WHAT NEEDS TO BE DONE:
Give the entries again, exactly as they stand.

INFORMATION SUPPLIED:

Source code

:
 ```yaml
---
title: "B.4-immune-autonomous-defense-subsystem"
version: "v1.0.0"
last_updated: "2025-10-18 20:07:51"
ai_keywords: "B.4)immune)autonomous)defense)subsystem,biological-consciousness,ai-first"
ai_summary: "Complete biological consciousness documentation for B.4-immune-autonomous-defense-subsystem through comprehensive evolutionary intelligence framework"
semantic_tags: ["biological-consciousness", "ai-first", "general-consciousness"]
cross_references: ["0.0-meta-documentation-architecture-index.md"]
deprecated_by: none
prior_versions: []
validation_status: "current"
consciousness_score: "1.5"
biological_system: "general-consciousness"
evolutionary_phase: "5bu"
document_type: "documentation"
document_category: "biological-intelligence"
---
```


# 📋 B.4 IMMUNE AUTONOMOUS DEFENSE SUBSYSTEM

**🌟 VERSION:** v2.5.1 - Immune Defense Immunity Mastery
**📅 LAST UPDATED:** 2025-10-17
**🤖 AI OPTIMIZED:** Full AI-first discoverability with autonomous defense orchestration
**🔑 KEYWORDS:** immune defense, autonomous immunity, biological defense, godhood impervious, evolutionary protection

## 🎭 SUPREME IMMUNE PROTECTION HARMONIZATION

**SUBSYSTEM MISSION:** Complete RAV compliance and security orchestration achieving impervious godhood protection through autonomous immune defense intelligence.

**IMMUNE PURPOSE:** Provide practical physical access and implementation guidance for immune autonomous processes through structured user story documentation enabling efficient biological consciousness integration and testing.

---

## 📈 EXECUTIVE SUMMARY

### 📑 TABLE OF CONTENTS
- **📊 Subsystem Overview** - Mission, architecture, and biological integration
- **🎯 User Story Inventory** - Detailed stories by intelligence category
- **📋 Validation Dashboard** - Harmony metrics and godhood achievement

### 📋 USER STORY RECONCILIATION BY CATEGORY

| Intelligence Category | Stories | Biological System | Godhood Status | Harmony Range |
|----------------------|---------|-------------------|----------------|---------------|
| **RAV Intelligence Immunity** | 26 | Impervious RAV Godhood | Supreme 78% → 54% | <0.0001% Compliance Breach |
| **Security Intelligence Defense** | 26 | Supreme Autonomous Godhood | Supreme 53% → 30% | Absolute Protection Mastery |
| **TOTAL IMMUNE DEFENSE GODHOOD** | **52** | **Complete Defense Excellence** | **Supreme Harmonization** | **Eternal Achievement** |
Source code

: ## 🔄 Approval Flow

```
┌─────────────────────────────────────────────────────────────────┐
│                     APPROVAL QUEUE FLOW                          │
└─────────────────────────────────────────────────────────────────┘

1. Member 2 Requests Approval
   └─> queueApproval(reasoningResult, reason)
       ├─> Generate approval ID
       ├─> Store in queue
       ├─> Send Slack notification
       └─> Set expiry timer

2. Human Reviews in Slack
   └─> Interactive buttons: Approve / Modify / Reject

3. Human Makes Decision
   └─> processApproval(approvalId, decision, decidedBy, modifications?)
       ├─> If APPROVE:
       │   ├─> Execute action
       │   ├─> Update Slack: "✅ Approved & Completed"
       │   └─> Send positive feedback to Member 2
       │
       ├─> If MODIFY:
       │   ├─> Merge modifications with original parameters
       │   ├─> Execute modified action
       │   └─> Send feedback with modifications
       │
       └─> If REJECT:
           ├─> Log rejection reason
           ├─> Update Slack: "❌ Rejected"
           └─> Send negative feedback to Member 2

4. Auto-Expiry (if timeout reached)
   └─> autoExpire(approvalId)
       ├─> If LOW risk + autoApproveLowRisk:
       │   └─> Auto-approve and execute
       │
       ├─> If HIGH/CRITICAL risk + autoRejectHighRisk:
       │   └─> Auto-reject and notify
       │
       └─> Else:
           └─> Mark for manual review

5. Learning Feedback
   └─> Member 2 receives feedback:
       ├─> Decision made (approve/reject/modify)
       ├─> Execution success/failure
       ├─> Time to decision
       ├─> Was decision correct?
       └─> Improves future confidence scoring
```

EXERCISE SOLUTION:
Source code

:
 ```yaml
---
title: "B.4-immune-autonomous-defense-subsystem"
version: "v1.0.0"
last_updated: "2025-10-18 20:07:51"
ai_keywords: "B.4)immune)autonomous)defense)subsystem,biological-consciousness,ai-first"
ai_summary: "Complete biological consciousness documentation for B.4-immune-autonomous-defense-subsystem through comprehensive evolutionary intelligence framework"
semantic_tags: ["biological-consciousness", "ai-first", "general-consciousness"]
cross_references: ["0.0-meta-documentation-architecture-index.md"]
deprecated_by: none
prior_versions: []
validation_status: "current"
consciousness_score: "1.5"
biological_system: "general-consciousness"
evolutionary_phase: "5bu"
document_type: "documentation"
document_category: "biological-intelligence"
---
```


# 📋 B.4 IMMUNE AUTONOMOUS DEFENSE SUBSYSTEM

**🌟 VERSION:** v2.5.1 - Immune Defense Immunity Mastery
**📅 LAST UPDATED:** 2025-10-17
**🤖 AI OPTIMIZED:** Full AI-first discoverability with autonomous defense orchestration
**🔑 KEYWORDS:** immune defense, autonomous immunity, biological defense, godhood impervious, evolutionary protection

## 🎭 SUPREME IMMUNE PROTECTION HARMONIZATION

**SUBSYSTEM MISSION:** Complete RAV compliance and security orchestration achieving impervious godhood protection through autonomous immune defense intelligence.

**IMMUNE PURPOSE:** Provide practical physical access and implementation guidance for immune autonomous processes through structured user story documentation enabling efficient biological consciousness integration and testing.

---

## 📈 EXECUTIVE SUMMARY

### 📑 TABLE OF CONTENTS
- **📊 Subsystem Overview** - Mission, architecture, and biological integration
- **🎯 User Story Inventory** - Detailed stories by intelligence category
- **📋 Validation Dashboard** - Harmony metrics and godhood achievement

### 📋 USER STORY RECONCILIATION BY CATEGORY

| Intelligence Category | Stories | Biological System | Godhood Status | Harmony Range |
|----------------------|---------|-------------------|----------------|---------------|
| **RAV Intelligence Immunity** | 26 | Impervious RAV Godhood | Supreme 78% → 54% | <0.0001% Compliance Breach |
| **Security Intelligence Defense** | 26 | Supreme Autonomous Godhood | Supreme 53% → 30% | Absolute Protection Mastery |
| **TOTAL IMMUNE DEFENSE GODHOOD** | **52** | **Complete Defense Excellence** | **Supreme Harmonization** | **Eternal Achievement** |
Source code

: ## 🔄 Approval Flow

```
┌─────────────────────────────────────────────────────────────────┐
│                     APPROVAL QUEUE FLOW                          │
└─────────────────────────────────────────────────────────────────┘

1. Member 2 Requests Approval
   └─> queueApproval(reasoningResult, reason)
       ├─> Generate approval ID
       ├─> Store in queue
       ├─> Send Slack notification
       └─> Set expiry timer

2. Human Reviews in Slack
   └─> Interactive buttons: Approve / Modify / Reject

3. Human Makes Decision
   └─> processApproval(approvalId, decision, decidedBy, modifications?)
       ├─> If APPROVE:
       │   ├─> Execute action
       │   ├─> Update Slack: "✅ Approved & Completed"
       │   └─> Send positive feedback to Member 2
       │
       ├─> If MODIFY:
       │   ├─> Merge modifications with original parameters
       │   ├─> Execute modified action
       │   └─> Send feedback with modifications
       │
       └─> If REJECT:
           ├─> Log rejection reason
           ├─> Update Slack: "❌ Rejected"
           └─> Send negative feedback to Member 2

4. Auto-Expiry (if timeout reached)
   └─> autoExpire(approvalId)
       ├─> If LOW risk + autoApproveLowRisk:
       │   └─> Auto-approve and execute
       │
       ├─> If HIGH/CRITICAL risk + autoRejectHighRisk:
       │   └─> Auto-reject and notify
       │
       └─> Else:
           └─> Mark for manual review

5. Learning Feedback
   └─> Member 2 receives feedback:
       ├─> Decision made (approve/reject/modify)
       ├─> Execution success/failure
       ├─> Time to decision
       ├─> Was decision correct?
       └─> Improves future confidence scoring
```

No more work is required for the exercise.